In order to properly support a heroin addict onto and through the path of recovery, it is important to understand the difference between helping and enabling. Helping a heroin addict means that you make them aware of the fact that you understand what is occurring and you are willing to help them recover but will not tolerate or support any further heroin use. Enabling a heroin addict means that you are allowing them to continue their heroin use through either intentional or unintentional support of this habit. Following is how to properly support and help a heroin addict:

  • Learn all about heroin, heroin addiction, and heroin rehabilitation. The more you understand what your loved one is going through, the more you will be able to effectively support them onto the path of full recovery.
  • Get help and support from others. Finding a reputable and effective rehabilitation treatment program with highly trained and experienced addiction counselors can help to ensure that you receive the help and support you need while you are giving help and support to your loved one.
  • Confront your loved one about their addiction. Whether you do this on your own, with other family members, or even with the help of a professional interventionist or addiction specialist, the main point is to calmly let your loved one know that you are aware of their addiction, that you will not tolerate their continued drug use, and that you are willing and able to support them on the road to full recovery. This should include explaining that you will be withdrawing financial and other support should they choose to refuse your help--which means that you will not enable them, but only support them on the path to recovery.
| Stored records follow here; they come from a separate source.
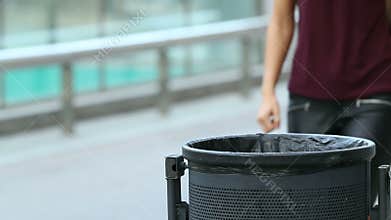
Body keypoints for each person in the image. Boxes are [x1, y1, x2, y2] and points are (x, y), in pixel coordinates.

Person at [257, 0, 391, 209]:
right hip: (308, 97)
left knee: (357, 198)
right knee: (309, 201)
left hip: (375, 90)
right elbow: (281, 21)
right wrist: (268, 92)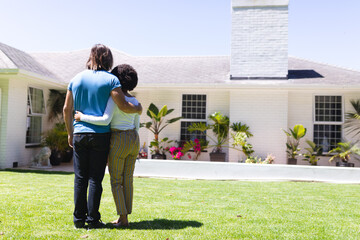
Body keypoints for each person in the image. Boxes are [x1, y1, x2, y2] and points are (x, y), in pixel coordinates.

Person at [63, 44, 142, 229]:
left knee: (80, 178)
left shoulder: (76, 78)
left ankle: (78, 220)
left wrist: (70, 132)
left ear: (91, 57)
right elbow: (123, 106)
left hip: (80, 134)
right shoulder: (111, 80)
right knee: (95, 178)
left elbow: (67, 109)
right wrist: (138, 108)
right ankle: (92, 220)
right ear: (109, 59)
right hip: (100, 135)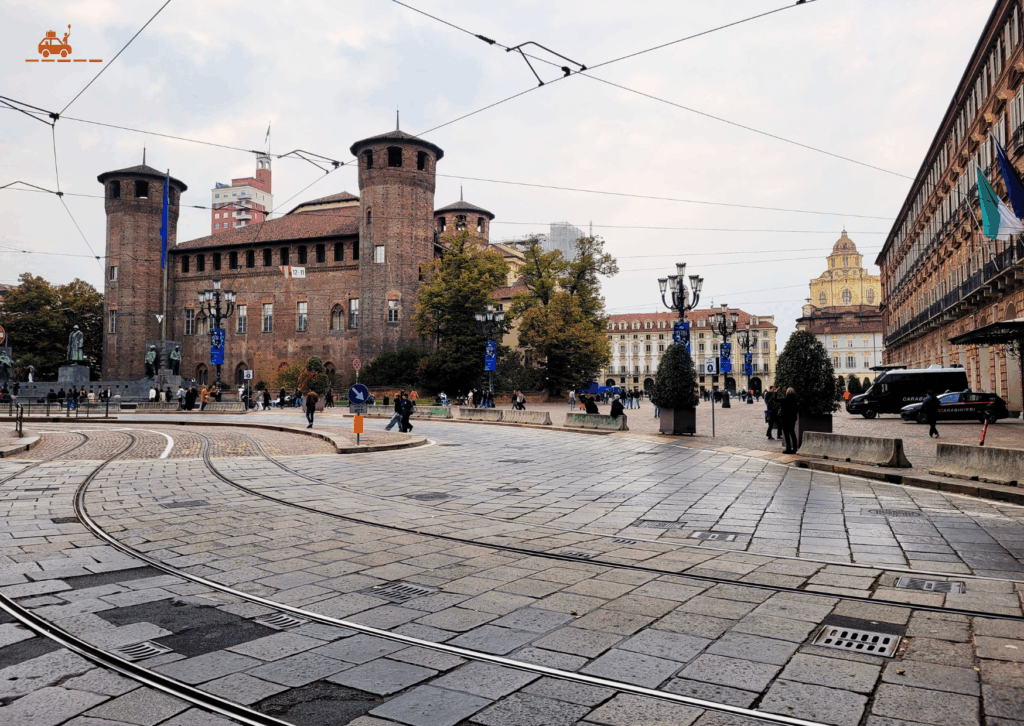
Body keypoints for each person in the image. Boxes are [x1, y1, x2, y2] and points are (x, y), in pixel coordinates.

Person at [779, 387, 799, 454]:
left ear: (787, 392)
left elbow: (776, 399)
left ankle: (788, 448)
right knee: (792, 433)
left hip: (785, 418)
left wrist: (775, 392)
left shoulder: (786, 398)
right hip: (792, 418)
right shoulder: (794, 398)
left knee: (786, 434)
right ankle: (795, 448)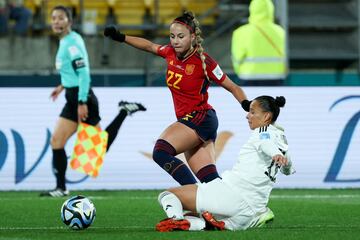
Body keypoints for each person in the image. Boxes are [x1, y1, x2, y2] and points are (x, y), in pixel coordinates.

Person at [104, 11, 248, 186]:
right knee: (211, 181)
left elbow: (233, 87)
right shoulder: (170, 52)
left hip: (200, 118)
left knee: (160, 151)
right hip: (191, 122)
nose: (175, 41)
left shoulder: (205, 62)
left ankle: (193, 195)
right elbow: (149, 46)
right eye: (172, 36)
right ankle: (246, 209)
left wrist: (246, 105)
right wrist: (121, 37)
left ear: (193, 37)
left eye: (181, 36)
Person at [40, 6, 146, 197]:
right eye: (53, 18)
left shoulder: (72, 43)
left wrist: (82, 102)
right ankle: (61, 188)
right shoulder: (66, 41)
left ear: (69, 22)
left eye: (60, 18)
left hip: (82, 98)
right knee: (56, 141)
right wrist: (62, 85)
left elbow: (84, 74)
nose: (56, 21)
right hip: (72, 96)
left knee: (97, 150)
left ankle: (124, 111)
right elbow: (72, 72)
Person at [155, 95, 295, 232]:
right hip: (250, 213)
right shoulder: (282, 139)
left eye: (252, 112)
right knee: (200, 220)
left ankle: (176, 220)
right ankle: (205, 224)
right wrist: (279, 156)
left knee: (168, 195)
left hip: (233, 196)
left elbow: (265, 143)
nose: (248, 116)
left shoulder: (262, 132)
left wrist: (274, 153)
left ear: (266, 117)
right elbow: (288, 169)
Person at [231, 0, 286, 86]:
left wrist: (240, 72)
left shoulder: (241, 32)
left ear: (252, 9)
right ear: (270, 10)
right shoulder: (280, 32)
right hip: (276, 78)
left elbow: (236, 59)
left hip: (248, 78)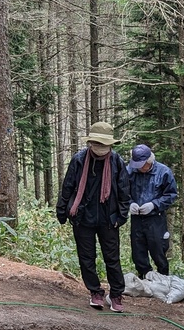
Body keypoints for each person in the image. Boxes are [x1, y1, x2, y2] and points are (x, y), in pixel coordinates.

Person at [55, 122, 132, 312]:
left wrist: (121, 217)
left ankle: (116, 295)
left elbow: (124, 191)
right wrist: (62, 210)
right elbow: (68, 186)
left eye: (103, 144)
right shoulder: (79, 159)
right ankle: (95, 292)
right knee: (86, 257)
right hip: (82, 217)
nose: (100, 147)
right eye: (96, 143)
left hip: (109, 219)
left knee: (112, 258)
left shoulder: (116, 161)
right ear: (90, 142)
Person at [126, 144, 178, 276]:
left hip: (156, 219)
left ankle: (163, 278)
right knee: (138, 252)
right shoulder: (129, 171)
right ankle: (144, 277)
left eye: (141, 165)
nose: (139, 168)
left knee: (158, 251)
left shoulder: (164, 172)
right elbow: (122, 192)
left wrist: (154, 205)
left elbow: (171, 195)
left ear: (149, 161)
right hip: (137, 218)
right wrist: (130, 203)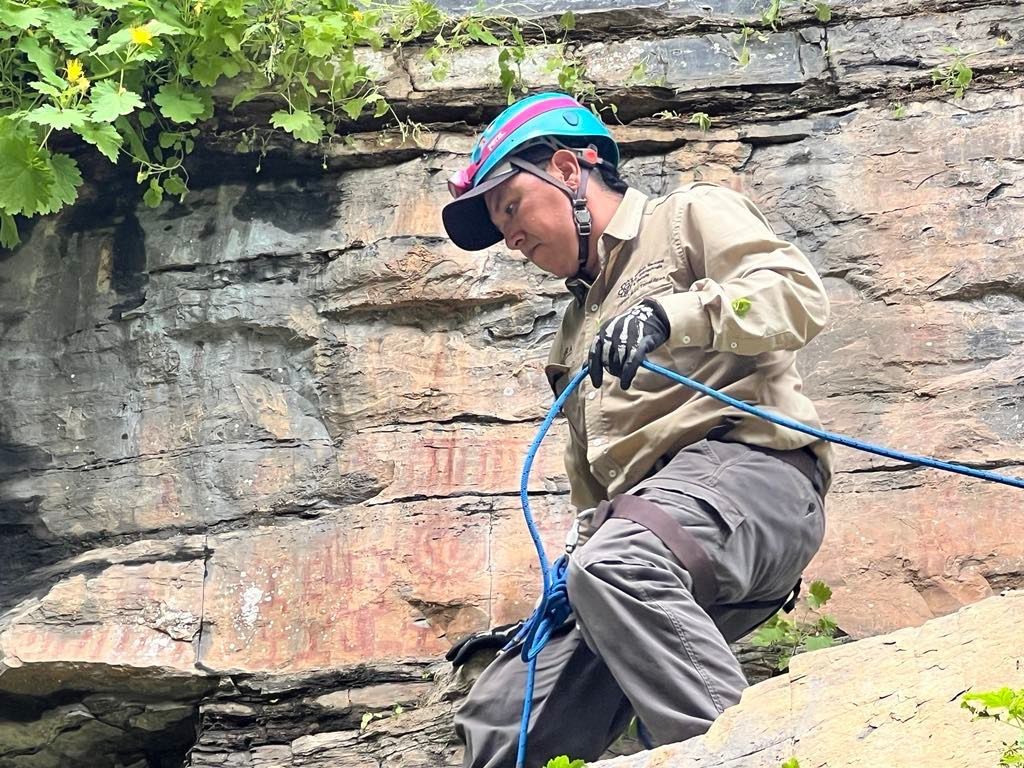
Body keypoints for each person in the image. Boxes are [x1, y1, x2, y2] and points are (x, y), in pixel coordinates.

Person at [441, 92, 832, 768]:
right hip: (646, 533)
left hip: (756, 479)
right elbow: (595, 488)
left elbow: (797, 297)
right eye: (499, 224)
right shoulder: (572, 337)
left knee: (618, 565)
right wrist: (572, 580)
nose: (510, 236)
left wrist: (675, 314)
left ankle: (743, 758)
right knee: (503, 713)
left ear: (567, 169)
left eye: (510, 207)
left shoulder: (687, 215)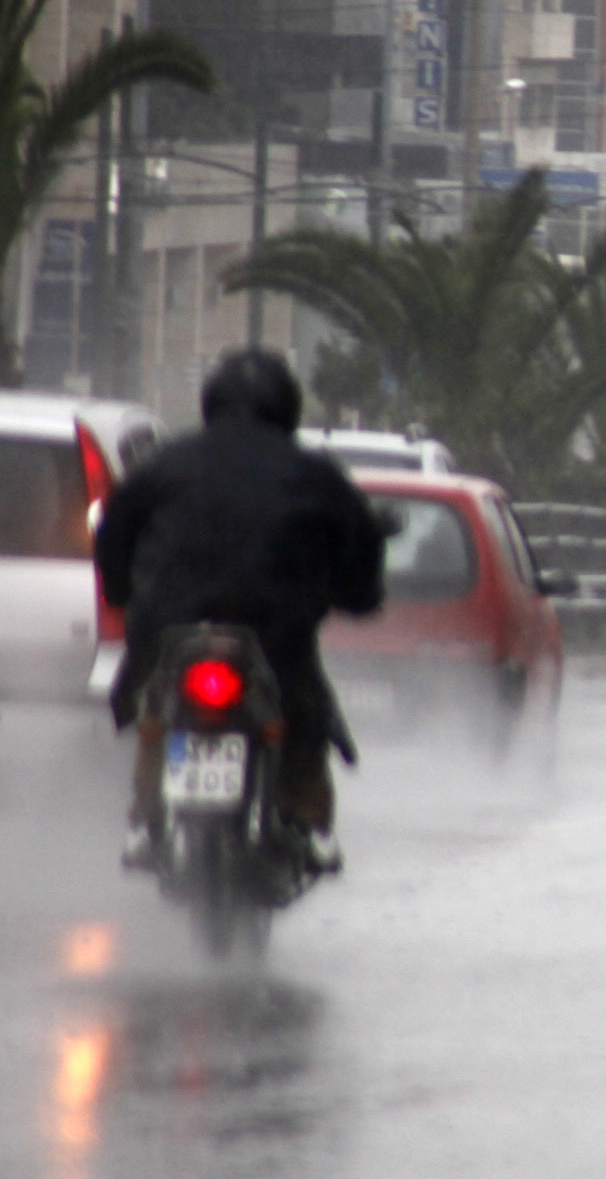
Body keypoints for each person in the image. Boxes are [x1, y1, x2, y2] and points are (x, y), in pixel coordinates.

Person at [95, 349, 387, 874]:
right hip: (274, 634)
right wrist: (356, 595)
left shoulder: (166, 463)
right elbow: (359, 549)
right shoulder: (312, 474)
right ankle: (306, 819)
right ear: (286, 407)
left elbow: (115, 532)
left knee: (153, 704)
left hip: (168, 629)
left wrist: (123, 594)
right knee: (304, 716)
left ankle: (145, 818)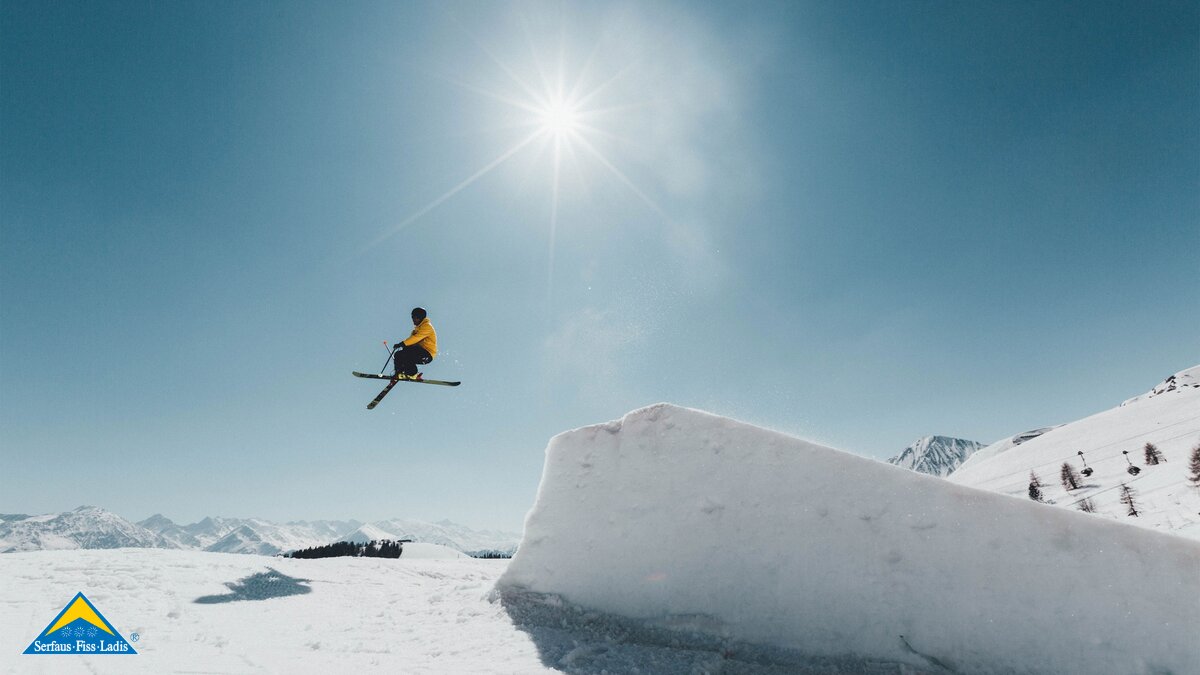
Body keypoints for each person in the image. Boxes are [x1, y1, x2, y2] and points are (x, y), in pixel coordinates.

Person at [393, 307, 437, 380]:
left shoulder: (427, 327)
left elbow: (416, 338)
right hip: (418, 352)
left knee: (407, 350)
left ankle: (412, 374)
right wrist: (401, 345)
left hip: (427, 355)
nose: (413, 320)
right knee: (398, 354)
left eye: (415, 318)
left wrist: (402, 343)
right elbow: (410, 341)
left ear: (420, 318)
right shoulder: (416, 330)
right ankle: (399, 372)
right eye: (412, 317)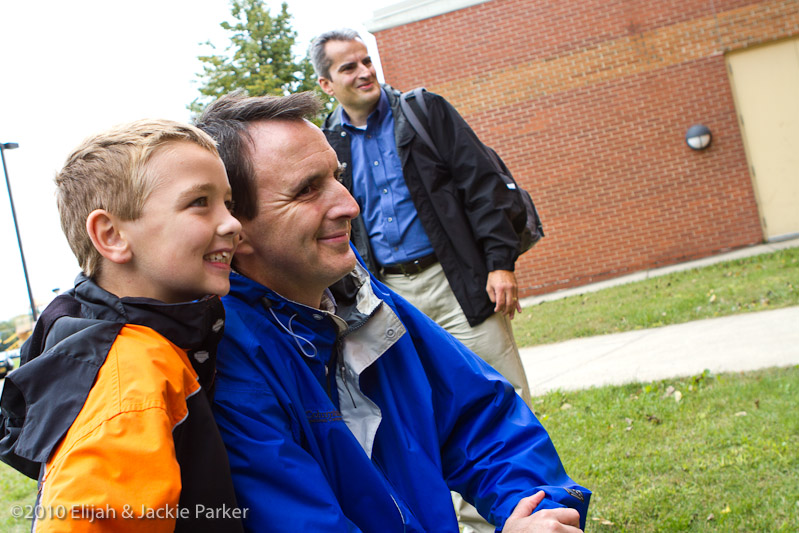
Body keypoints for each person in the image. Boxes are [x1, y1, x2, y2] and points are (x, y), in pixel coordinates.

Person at [195, 91, 590, 533]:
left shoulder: (357, 295)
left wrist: (535, 511)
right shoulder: (225, 359)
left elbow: (480, 417)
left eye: (337, 177)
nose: (350, 205)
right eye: (307, 190)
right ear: (235, 230)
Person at [311, 28, 534, 532]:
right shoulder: (329, 144)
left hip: (457, 286)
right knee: (413, 417)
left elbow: (482, 185)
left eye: (367, 60)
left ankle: (505, 520)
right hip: (385, 299)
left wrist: (500, 262)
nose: (364, 72)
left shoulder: (424, 112)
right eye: (349, 67)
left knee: (500, 398)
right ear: (327, 84)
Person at [0, 120, 245, 532]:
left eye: (228, 203)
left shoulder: (148, 343)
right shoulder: (129, 378)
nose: (233, 224)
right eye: (200, 202)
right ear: (111, 235)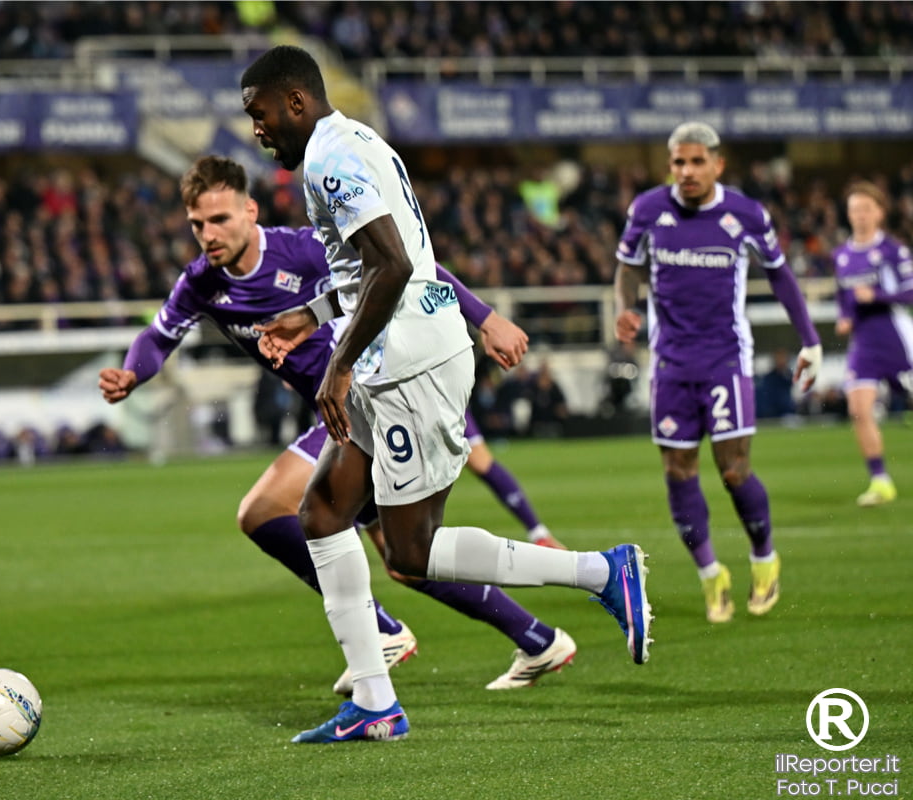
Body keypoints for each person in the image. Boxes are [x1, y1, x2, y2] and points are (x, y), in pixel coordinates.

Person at [241, 45, 650, 744]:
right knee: (323, 513)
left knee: (410, 552)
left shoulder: (332, 161)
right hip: (391, 356)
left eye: (260, 113)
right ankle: (375, 703)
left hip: (410, 365)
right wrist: (311, 314)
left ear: (296, 101)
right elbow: (371, 265)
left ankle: (600, 571)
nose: (256, 128)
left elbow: (394, 264)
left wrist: (337, 364)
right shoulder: (353, 142)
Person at [100, 155, 573, 696]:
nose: (209, 234)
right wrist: (132, 373)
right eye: (197, 224)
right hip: (341, 414)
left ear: (250, 211)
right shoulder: (201, 284)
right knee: (406, 557)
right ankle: (538, 639)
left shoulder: (302, 251)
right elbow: (158, 337)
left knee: (263, 510)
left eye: (220, 219)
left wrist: (484, 318)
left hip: (371, 399)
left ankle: (382, 631)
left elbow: (405, 265)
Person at [613, 121, 822, 625]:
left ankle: (764, 558)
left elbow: (779, 274)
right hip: (670, 364)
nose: (686, 171)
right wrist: (626, 307)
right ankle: (711, 575)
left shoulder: (746, 214)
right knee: (678, 470)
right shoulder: (647, 209)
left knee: (733, 470)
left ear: (717, 164)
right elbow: (628, 265)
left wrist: (811, 340)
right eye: (678, 162)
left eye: (696, 162)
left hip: (726, 360)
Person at [833, 181, 913, 507]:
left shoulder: (894, 251)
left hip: (897, 339)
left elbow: (910, 291)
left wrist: (876, 296)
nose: (860, 215)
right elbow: (843, 296)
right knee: (858, 409)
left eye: (866, 209)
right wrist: (845, 317)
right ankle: (880, 481)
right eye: (854, 209)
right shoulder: (841, 255)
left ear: (880, 212)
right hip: (864, 343)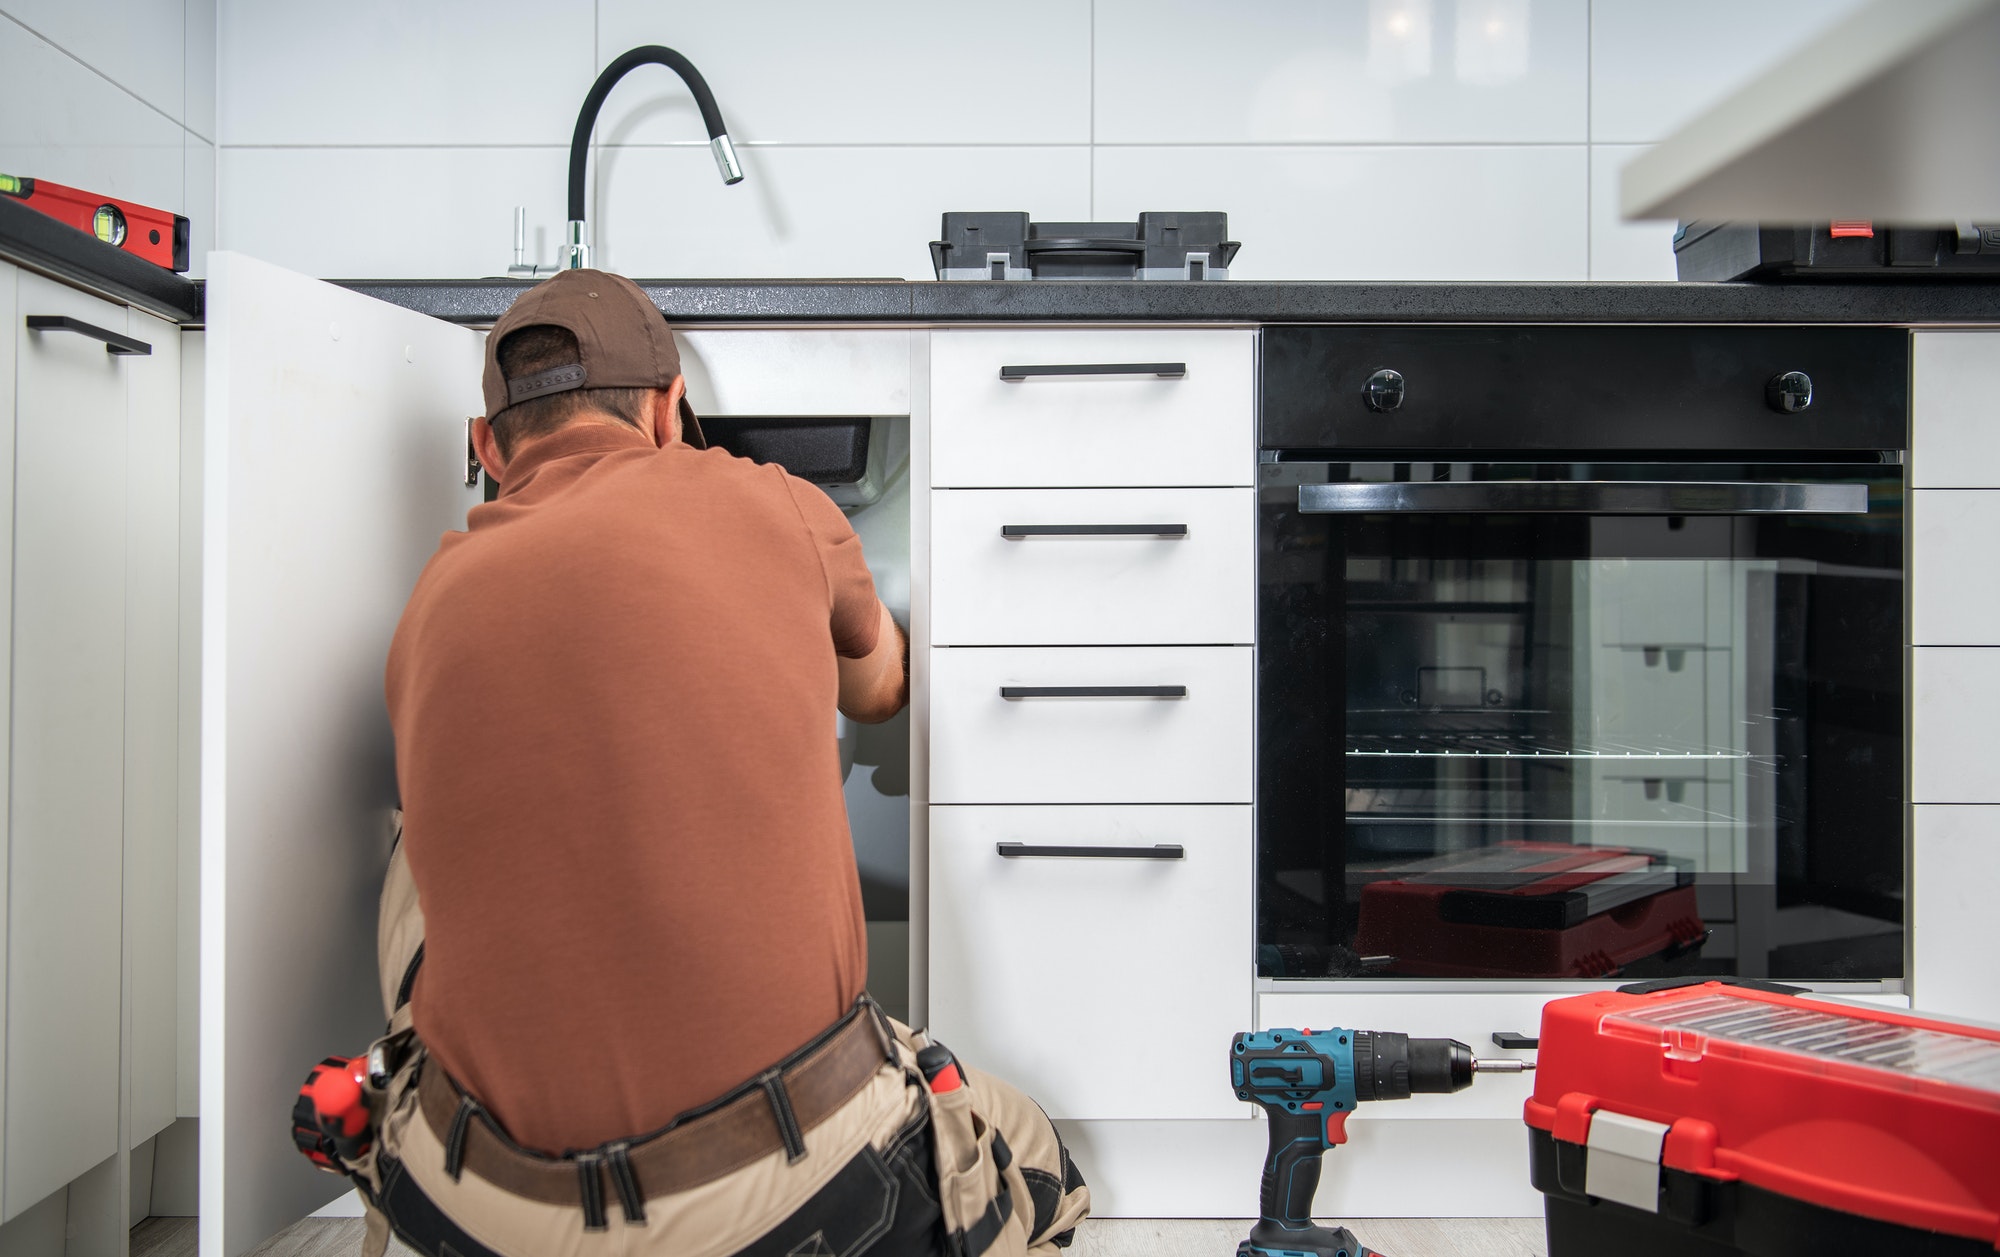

  • Foster hope, for you and your loved one. It can sometimes be difficult to be hopeful that a heroin addict will take control of their life and put an end to their addiction problems, but it is important to keep pushing for this outcome. Sometimes an individual receives an intervention and walks away, refusing to get help, only to turn around and ask for help a short time later. By being persistent in one’s refusal to tolerate or enable their loved one’s further drug use but willing to fully support their recovery, you can foster hope that can grow and catch on.

Heroin addiction can be very difficult to face and resolve, but the important thing to remember is that it can be resolved, and the individual can move on to a healthier, happier future. If you know how to support recovery without enabling, you can strengthen your loved one’s ability to see the possibility of full recovery and to actually achieve it.